The legal section of the Bubb report is therefore rather like the rest – more of the same, rather than any kind of prescription for radical change. It also appears to suffer from the absence of specialist legal input. There is no proper consideration at all of the current legal framework and the levers it creates – for example, as Chris Hatton has noted, where is the read-across to the Autism Act 2009? This omission is particularly surprising as the Government is currently consulting on revised statutory guidance, which is how that Act gets any teeth. There is no consideration of the dysfunctional interface between the NHS and social care, or the impact of the fragmentation of the NHS under the Health and Social Care Act 2012, or of how either of these elephants in the room could be addressed.

Sir Stephen was properly criticised for his failure to engage with disabled people in the production of his report – although it appears some steps were taken on this. It’s a shame though that he doesn’t appear to have involved any lawyers – a group not normally noted for their social exclusion.

If you share any of the frustrations I have expressed above about the Bubb report, please visit the LB Bill blog and tell us how you think the law should change so the boat doesn’t just rock but finally breaks.

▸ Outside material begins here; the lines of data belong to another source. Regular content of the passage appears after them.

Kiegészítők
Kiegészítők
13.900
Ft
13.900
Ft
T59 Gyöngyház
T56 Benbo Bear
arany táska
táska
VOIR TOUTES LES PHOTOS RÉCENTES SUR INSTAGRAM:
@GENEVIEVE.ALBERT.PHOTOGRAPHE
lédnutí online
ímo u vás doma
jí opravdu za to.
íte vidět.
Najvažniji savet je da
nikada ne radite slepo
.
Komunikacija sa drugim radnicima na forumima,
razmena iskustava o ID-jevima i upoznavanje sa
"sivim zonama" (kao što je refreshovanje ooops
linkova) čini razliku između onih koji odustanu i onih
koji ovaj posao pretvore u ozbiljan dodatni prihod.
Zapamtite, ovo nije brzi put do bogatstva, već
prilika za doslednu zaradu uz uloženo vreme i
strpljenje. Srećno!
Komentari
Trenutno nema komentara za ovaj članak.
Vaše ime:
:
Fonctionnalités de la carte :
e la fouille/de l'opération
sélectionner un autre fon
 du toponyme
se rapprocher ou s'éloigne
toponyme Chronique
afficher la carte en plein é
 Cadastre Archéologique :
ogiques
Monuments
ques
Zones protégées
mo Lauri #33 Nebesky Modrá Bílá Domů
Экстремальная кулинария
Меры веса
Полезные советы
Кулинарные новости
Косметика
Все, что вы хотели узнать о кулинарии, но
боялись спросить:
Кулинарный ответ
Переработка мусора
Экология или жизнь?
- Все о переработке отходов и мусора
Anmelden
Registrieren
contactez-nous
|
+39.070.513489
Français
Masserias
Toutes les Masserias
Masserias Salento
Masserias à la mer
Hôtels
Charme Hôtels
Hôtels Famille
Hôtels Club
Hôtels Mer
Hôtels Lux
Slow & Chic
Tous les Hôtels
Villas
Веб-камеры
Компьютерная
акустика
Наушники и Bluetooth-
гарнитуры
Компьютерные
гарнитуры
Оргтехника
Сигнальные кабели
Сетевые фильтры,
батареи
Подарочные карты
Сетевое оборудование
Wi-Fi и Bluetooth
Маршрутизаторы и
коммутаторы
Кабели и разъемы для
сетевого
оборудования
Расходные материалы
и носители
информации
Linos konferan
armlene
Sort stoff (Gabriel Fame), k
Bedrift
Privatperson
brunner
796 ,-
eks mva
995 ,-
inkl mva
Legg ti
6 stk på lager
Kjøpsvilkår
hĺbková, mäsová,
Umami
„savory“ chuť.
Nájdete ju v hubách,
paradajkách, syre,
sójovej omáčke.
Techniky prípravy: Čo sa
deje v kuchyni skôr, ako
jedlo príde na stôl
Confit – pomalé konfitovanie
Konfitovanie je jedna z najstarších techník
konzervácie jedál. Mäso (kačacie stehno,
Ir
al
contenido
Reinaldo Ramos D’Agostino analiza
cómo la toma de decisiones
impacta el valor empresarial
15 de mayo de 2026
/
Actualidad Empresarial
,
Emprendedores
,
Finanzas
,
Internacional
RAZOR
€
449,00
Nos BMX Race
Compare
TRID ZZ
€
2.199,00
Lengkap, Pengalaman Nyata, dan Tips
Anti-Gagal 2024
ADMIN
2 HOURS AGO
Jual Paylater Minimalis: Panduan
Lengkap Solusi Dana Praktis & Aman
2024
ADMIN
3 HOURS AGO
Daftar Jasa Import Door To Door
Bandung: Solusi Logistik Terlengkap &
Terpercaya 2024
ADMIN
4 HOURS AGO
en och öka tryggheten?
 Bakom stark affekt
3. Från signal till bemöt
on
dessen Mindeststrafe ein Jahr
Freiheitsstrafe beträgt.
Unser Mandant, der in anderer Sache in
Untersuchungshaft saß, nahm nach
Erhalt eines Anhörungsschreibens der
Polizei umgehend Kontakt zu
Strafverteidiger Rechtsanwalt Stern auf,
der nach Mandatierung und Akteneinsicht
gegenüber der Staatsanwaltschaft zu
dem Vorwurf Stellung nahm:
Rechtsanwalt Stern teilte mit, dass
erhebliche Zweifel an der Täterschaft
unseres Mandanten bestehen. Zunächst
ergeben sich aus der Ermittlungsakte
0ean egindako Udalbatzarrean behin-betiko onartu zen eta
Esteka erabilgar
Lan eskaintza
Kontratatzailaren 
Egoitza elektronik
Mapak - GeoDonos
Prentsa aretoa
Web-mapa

We are thinking hard now about all the ways the second draft of the Bill could be improved. One idea which self-advocate Andrew Lee put forward very strongly at the fantastic meeting with disabled people’s organisations last week was that individuals and organisations need to be punished when things go badly wrong. Please share your thoughts on this and any other ways in which you think the law could and should change.

The group working on the Bill also met the Minister last week and it is clear the Government are listening. As well as promoting the Bill, we all have a chance to influence the Government’s ‘Green Paper’ (proposals for legal changes) which should come out in the new year – and will hopefully go way beyond the Bubb report.